== Selected extract ==
:::::

By offering an attractive environment for recreational activities, forests may seduce people with a sedentary life style to become more active during their leisure time. Activities such as recreational walking and cycling already have a positive effect on health. It has been shown that more green space within the living environment leads to people visiting natural environments more often (e.g. Grahn and Stigsdotter, 2003*; Tyrväinen et al., 2005). However, a higher number of visits to green areas does not automatically mean that these people are more physically active. For example, people living in a less green environment may still walk often, but do so more frequently in a built-up area as opposed to a green space.
Urban forests and parks near to where people live are especially important for elderly and young people who are restricted in their capacity to travel. The most active users of neighbourhood forests are probably children. There are also programmes that try to stimulate people to become physically active within the local natural environment, for example in the United Kingdom (Ashcroft, 2002; O’Brien, 2005). When they do go for a walk, a lack of nearby nature-based opportunities tends to increase the number of people using a car and subsequently leads to driving longer distances to visit an attractive natural area (de Vries, 2000). The key factor for active use is easy access to the areas, preferably within walking distance from home. In a survey study in Salo, Finland half of the respondents noted that the main reason for not using urban recreation areas was the distance to get there (Tyrväinen, 2001).
The most sought after experiences are mainly enjoying the natural scenery, peace and quiet. These qualities are sought, if possible, near home, but increasingly they can be found only in rural and peripheral urban areas. Finnish nature tourists, for example, look for quiet and peaceful surroundings as well as the possibility to move independently in a natural environment. In addition, hiking trails and constructed facilities for the outdoors were emphasized, while guided activities and excursions were seen as less important. The Finns seem to retain a relatively close association with nature and to retain the skills needed to manage independently in natural places. However, the urbanization process also taking place in Finland may increase the demand of guided activities in the future (Tyrväinen et al., 2003*).
Tourists mainly evaluate the environment in terms of landscape, where attractive scenery becomes one of the most important reasons for the choice of destination (Tyrväinen et al., 2001). In Finland, almost 80% of people live in cities or population centres, but almost half of Finns (48%) are interested in taking a nature trip within a year and 26% within the next few year. Most people (28%) were interested in taking a trip to a national park, hiking, fishing or hunting area owned by the state. Private cottages were also a relatively popular travel destination (16%). Tourists were willing to travel an average of 380 km from their home municipality to a nature area. Today, the majority of national parks are located in Lapland, some 800–1000 kilometres from the capital, Helsinki Metropolitan area. Therefore, the demand for shorter travel distance puts more pressure for developing nature tourism services in commercial forests located in South-Finland, mainly in private ownership (Tyrväinen et al., 2003*).

:::::

== Source information ==
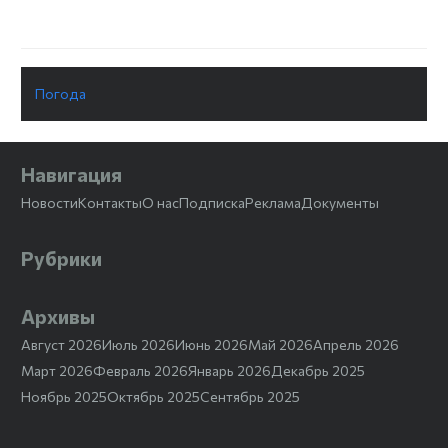
Погода
Навигация
Новости
Контакты
О нас
Подписка
Реклама
Документы
Рубрики
Архивы
Август 2026
Июль 2026
Июнь 2026
Май 2026
Апрель 2026
Март 2026
Февраль 2026
Январь 2026
Декабрь 2025
Ноябрь 2025
Октябрь 2025
Сентябрь 2025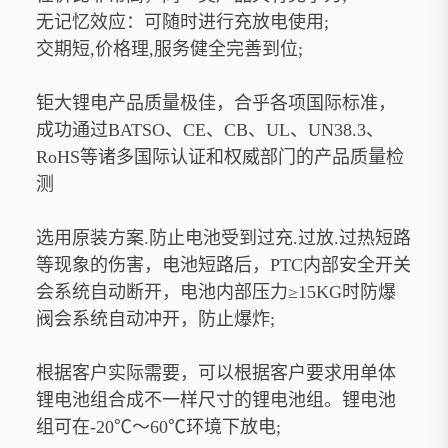
无记忆效应：可随时进行充放电使用
;
交期短
,
价格理
,
服务健全完善到位
;
钜大锂电产品质量极佳，合乎各项国际标准，
成功通过
BATSO
、
CE
、
CB
、
UL
、
UN38.3
、
RoHS
等诸多国际认证和权威部门的产品质量检
测
选用原装方案
.
防止电池受到过充
.
过放
.
过热短路
等现象的伤害，电池短路后，
PTC
内部安全开关
会系统自动断开，电池内部压力≥
15KG
时防爆
阀会系统自动冲开，防止爆炸
;
根据客户实际需要，可以根据客户要求用单体
锂电池组合成不一样尺寸的锂电池组。锂电池
组可在
-20
℃～
60
℃环境下放电
;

:::::

== Your assignment ==
Write the next paragraph of the text on forest recreation and nature tourism, picking up right after its final sentence.

== Exercise response ==
If open to the public, recreational use of forests tends to be rather intensive in highly populated countries such as the Netherlands. Forests, however, have a relatively large “social capacity” per hectare, because of the screening effect of trees there can be many people present without the area feeling crowded. The perception of crowdedness obviously also depends on visitor expectations. However, people’s recreational motives vary and different user interests often lead to conflicts (see below). For example, those who want to go for a walk in a quiet and natural environment may feel disturbed by others, who pursue hobbies such as horseback riding and mountain biking (e.g. Seeland et al. (2002). In the future, motorized use of natural areas is likely to be in increasing conflict with activities linked with experiencing peace and quietness and solitude.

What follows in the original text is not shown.